With the Capital’s finances agreed for the coming year, Alasdair Rankin and Iain Whyte offer their take on what
the future holds for city residents
Councillor Alasdair Rankin, convener of the finance and budget committee
This budget is different from any other in previous years. We consulted more fully, and earlier, than ever before. It also takes us away from the traditional “salami-slicing” approach of cutting a bit here and a bit there. Instead, we focused our approach on listening to your priorities and putting our resources where we believe they are most needed.
We’re putting extra millions into fixing roads and schools, funding a new care home, and supporting services that help people get back into work. We’re also protecting the funding that our hard-working and successful charities receive for the vital support they provide to people in our communities.
One really important difference in how we are approaching the budget is to put the money in services that will make a difference for the future – both in terms of better performance as well as saving taxpayers’ money. For example, by investing in fostering, we can ensure more “looked-after” children can be brought up in a secure family environment. Achieving that will be much better for the children concerned and it will better for the council because residential care is very expensive.
As well as using your money wisely, we are also looking at ways of saving it without reducing the quality of services. This work is well under way, such as the improvement programmes for the services that we decided to keep in-house rather than outsourcing to the private sector. But there will still be much more to do, so it’s essential that every area of the council’s spending is looked at closely to make sure it is efficient and effective.
We are well aware of the broader economic climate, the state of public finances generally and challenges that remain for this council specifically. The process of talking with, and listening to, you about our budget for the future will be ongoing, not just an annual event.
But the budget approved for next year will be a solid base from which to meet the needs of those we serve now and in the future.
Iain Whyte, Conservative finance spokesman on Edinburgh City Council
Every year we are told the council budget is even more pressured, so we must get good value from every pound the council spends.

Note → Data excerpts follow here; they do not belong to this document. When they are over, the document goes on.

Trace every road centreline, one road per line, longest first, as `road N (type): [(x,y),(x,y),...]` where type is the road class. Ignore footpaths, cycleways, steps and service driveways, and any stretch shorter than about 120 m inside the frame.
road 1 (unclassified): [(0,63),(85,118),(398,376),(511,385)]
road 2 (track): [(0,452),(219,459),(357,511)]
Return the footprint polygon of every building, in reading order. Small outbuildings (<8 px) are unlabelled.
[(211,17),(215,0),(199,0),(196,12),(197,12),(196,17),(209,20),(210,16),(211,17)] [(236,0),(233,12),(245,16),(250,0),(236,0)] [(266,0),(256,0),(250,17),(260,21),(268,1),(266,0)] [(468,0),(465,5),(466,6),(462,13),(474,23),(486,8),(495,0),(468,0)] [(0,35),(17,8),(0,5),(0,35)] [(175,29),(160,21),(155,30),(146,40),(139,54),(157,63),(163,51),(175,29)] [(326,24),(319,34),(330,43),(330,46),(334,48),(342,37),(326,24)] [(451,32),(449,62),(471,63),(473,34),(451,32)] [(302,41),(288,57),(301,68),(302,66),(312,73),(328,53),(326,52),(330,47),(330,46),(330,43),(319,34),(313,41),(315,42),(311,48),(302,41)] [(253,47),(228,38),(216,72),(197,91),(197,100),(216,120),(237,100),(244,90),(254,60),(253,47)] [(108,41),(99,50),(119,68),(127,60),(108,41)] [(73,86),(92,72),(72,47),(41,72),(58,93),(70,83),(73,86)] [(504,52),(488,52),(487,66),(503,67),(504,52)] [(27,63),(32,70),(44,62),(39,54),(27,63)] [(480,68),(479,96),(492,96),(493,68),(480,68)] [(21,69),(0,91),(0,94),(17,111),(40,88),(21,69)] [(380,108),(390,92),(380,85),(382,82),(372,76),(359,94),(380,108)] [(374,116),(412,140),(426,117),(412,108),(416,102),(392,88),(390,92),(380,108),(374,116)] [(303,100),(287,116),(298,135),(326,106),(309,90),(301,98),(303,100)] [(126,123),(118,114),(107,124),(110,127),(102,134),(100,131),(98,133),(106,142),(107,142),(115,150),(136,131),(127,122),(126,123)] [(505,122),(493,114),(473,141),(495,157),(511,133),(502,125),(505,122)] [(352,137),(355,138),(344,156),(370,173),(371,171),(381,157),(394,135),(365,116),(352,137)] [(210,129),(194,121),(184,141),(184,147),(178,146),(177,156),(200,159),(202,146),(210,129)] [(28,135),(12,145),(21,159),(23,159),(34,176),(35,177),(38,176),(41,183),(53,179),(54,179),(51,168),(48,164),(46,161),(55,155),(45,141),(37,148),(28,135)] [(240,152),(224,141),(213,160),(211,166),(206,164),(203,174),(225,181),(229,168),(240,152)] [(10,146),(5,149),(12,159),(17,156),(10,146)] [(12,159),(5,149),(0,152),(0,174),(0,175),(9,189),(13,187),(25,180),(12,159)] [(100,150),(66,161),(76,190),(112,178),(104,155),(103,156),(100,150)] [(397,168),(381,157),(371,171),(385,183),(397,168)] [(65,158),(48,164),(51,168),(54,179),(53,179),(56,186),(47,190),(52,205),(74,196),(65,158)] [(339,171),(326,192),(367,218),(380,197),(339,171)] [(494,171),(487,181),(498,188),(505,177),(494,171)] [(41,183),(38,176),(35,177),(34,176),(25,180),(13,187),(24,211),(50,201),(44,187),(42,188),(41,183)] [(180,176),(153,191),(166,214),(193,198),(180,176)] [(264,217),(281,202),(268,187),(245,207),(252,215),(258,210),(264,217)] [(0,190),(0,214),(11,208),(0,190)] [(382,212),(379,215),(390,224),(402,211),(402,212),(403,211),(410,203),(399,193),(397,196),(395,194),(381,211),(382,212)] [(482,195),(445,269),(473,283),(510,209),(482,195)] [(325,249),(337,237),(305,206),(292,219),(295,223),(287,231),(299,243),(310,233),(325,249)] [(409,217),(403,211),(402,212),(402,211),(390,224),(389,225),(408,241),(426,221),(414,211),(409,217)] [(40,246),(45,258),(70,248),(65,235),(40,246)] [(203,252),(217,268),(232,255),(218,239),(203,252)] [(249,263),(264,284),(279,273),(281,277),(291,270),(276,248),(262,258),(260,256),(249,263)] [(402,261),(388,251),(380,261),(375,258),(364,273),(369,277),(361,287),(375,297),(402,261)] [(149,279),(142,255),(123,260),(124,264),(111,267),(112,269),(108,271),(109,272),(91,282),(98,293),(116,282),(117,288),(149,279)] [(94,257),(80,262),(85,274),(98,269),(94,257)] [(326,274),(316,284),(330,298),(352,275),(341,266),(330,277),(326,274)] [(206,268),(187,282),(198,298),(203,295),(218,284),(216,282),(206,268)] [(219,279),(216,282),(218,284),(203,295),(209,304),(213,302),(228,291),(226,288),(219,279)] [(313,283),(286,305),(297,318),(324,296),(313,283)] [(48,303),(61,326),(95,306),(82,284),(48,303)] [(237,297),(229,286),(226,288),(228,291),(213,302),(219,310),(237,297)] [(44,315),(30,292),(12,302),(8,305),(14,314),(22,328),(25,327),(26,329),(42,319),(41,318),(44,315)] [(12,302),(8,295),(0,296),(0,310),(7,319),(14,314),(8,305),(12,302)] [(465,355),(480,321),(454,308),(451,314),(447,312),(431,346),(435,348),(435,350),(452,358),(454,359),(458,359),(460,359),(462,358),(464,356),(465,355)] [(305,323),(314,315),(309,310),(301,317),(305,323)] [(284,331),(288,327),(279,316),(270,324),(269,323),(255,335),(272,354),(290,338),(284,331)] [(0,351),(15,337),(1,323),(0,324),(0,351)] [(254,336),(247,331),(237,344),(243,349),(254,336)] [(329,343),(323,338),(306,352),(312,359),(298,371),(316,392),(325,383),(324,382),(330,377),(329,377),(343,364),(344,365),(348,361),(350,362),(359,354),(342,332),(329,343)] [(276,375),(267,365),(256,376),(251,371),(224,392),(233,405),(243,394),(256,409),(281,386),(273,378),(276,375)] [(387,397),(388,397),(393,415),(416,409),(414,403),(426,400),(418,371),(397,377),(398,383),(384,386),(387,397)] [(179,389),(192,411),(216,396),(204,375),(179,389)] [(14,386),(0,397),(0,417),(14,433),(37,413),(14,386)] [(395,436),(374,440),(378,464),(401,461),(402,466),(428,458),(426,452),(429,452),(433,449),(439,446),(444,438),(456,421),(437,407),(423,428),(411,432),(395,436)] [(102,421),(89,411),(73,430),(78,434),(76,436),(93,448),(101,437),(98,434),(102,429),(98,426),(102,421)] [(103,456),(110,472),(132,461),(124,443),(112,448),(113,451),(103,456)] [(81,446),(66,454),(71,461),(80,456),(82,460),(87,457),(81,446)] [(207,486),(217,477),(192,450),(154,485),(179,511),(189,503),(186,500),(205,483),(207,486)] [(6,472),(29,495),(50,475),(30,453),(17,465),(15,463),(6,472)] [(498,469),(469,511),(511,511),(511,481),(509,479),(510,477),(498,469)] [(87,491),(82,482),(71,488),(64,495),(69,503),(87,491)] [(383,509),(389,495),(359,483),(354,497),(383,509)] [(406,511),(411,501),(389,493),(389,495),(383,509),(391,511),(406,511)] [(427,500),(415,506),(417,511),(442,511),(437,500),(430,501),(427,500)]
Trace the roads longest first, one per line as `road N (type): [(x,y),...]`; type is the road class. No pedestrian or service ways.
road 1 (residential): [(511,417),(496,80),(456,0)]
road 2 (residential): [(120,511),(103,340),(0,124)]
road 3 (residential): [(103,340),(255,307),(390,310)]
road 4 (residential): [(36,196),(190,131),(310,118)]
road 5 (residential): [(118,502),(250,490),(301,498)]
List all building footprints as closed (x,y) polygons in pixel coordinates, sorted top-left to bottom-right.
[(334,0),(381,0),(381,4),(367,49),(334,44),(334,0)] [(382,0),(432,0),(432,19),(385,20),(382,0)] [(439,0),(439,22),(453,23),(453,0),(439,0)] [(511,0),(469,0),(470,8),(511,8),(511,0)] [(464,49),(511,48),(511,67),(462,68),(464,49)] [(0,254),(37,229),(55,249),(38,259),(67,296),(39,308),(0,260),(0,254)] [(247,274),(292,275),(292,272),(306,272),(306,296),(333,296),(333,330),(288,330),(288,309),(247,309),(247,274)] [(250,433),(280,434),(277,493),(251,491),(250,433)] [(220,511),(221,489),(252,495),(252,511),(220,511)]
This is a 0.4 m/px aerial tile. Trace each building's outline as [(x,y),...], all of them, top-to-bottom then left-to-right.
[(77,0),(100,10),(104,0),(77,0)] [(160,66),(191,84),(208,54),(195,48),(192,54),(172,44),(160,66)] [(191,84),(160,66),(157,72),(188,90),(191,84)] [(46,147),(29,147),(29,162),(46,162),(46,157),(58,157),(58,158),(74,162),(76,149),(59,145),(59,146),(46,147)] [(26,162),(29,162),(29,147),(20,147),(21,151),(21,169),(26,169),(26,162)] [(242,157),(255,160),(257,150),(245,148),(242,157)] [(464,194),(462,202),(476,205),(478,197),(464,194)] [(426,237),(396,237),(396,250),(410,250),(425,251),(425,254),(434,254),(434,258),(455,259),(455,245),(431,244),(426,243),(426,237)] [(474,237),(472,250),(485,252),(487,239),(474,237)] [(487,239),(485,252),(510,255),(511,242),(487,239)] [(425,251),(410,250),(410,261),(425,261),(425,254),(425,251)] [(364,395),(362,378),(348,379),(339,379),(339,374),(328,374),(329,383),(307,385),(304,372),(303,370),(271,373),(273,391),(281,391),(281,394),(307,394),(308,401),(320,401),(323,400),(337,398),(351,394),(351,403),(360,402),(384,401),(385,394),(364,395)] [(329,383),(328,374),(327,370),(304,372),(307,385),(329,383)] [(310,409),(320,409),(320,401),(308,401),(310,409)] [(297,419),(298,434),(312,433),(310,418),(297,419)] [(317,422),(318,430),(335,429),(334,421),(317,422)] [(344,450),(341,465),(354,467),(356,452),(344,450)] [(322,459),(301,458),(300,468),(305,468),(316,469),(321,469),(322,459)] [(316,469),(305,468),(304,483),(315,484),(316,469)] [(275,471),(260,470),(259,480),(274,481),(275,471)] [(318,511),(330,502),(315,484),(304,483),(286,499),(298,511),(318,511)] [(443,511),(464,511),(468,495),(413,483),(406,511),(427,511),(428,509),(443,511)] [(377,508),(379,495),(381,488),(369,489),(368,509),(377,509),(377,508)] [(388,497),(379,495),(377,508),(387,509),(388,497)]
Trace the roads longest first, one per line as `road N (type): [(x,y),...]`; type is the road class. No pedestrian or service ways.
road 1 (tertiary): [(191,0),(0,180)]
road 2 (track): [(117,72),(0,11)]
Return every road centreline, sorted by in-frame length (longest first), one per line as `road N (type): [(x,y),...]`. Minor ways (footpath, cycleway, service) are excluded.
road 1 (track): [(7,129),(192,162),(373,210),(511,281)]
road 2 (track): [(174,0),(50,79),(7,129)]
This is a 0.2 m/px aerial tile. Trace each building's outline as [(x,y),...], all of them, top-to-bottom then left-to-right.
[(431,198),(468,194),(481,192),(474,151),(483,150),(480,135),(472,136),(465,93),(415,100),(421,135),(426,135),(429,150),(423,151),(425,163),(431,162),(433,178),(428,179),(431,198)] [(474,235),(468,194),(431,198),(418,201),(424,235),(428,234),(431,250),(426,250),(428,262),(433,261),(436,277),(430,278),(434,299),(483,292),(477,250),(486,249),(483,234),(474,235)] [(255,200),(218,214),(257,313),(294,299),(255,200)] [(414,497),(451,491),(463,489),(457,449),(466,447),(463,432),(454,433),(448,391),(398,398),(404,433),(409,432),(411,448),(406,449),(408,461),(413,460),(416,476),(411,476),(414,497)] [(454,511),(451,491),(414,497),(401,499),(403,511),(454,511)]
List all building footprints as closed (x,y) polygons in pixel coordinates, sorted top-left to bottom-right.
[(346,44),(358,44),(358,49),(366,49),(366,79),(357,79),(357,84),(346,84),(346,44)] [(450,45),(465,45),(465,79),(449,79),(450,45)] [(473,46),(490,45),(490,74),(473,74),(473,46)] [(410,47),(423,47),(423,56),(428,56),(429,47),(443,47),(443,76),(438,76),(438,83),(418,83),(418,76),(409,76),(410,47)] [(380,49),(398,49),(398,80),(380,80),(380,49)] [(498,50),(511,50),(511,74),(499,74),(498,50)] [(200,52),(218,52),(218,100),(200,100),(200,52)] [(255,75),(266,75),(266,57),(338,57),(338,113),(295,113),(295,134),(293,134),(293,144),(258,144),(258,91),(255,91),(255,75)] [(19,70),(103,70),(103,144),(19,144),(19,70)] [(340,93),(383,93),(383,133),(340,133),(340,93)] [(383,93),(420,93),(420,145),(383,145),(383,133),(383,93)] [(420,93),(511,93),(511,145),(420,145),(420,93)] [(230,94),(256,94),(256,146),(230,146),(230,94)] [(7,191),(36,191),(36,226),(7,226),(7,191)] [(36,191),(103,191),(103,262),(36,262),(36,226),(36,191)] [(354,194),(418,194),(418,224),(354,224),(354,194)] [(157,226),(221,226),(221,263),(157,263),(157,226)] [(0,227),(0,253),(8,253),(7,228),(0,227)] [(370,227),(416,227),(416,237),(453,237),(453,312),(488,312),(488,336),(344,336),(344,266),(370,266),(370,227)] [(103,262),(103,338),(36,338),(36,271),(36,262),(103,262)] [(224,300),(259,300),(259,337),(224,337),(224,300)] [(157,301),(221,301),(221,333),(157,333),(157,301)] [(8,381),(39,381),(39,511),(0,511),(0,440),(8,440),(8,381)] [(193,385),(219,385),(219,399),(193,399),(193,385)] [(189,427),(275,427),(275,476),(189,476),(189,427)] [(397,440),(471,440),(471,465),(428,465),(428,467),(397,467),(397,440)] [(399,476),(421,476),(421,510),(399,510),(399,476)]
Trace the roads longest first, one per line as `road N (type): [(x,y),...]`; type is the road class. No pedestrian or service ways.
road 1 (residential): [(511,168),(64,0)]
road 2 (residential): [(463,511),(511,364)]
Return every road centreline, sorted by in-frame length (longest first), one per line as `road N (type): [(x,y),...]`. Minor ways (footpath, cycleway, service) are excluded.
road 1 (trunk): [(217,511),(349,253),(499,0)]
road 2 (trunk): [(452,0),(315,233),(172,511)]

The evidence in the budget is that a decision taken last year is costing savings of at least £8 million per year. It also passed up the opportunity for far better services. At a cost of £4m the council entered detailed negotiations with contractors to collect waste, maintain our parks and deliver other services.
At the eleventh hour, Labour and SNP councillors forced the council to scrap the plan – giving up contractually guaranteed savings and higher standards. Edinburgh Conservatives want to reintroduce these savings.
Instead the council has embarked on an internal improvement plan costing a further £11m. However, the evidence is that the smaller savings now being targeted will not be achieved and the services are poorer. The best example is the shambles of the new waste collection arrangements introduced in September. The savings are limited and on the ground hard evidence is that the council is struggling to provide a basic service whose reliability is widely seen as worse.
There are also big areas of risk in the budget. For example, Edinburgh has a strategy for the replacement of eight care homes which are no longer fit for purpose, but the funds to build the three new ones required by 2018 are not allocated in the Labour/SNP coalition’s budget. Instead they provided a mere £4m towards just one new care home by 2017-18. The Conservatives prioritised funding the three care homes in the next five years to reduce the risk and provide much better accommodation for the older people who need the service.
Edinburgh Conservative proposals would also make a modest reduction in staff which, along with management efficiencies, would have enabled a one per cent reduction in council tax. Stirling Council has shown this can be done. The Capital should follow suit and reduce the burden on hard pressed citizens.
These are difficult times, but there is strong evidence we could achieve much more if we operate more efficiently. Edinburgh Conservatives are confident the council can be more efficient and provide better services.
SERVICES COSTS ON THE INCREASE
THE council budget unveiled last week set out a number of inflation-busting price increases for services.
The cost of parking in the city centre is to rise by 20p an hour, meaning motorists will now pay up to £3 per hour for parking. The council estimates this will bring in an extra £340,000.
Approval was also given for the introduction of a controversial 30p charge at public toilets in the city centre.
Other fees and charges going up by more than the current 2.7 per cent rate of inflation include venue hire, allotment rentals, licence fees, burial and cremation charges, registrar’s fees, and admission to the Scott Monument, which goes up from £3 to £4.
Venue hire increases will mean charities and amateur groups using the Church Hill Theatre for an evening performance will pay £263 instead of £255. And the cost of taking the Assembly Rooms’ Music Hall for the evening will go up from £1800 to £2025.
The budget also included £125,000 for Leith Waterworld to help community group Splashback work towards reopening the pool. It will be financed by more efficient use of the council’s insurance fund.
The council’s budget – which freezes council tax for another year – includes £28.5 million of new investment despite hard times. The new spending, mostly financed by borrowing, includes £12.5m to mend the Capital’s roads, £10m for repairs to crumbling schools, £4m for a new care home and £2m for parks, sports pitches and pavilions.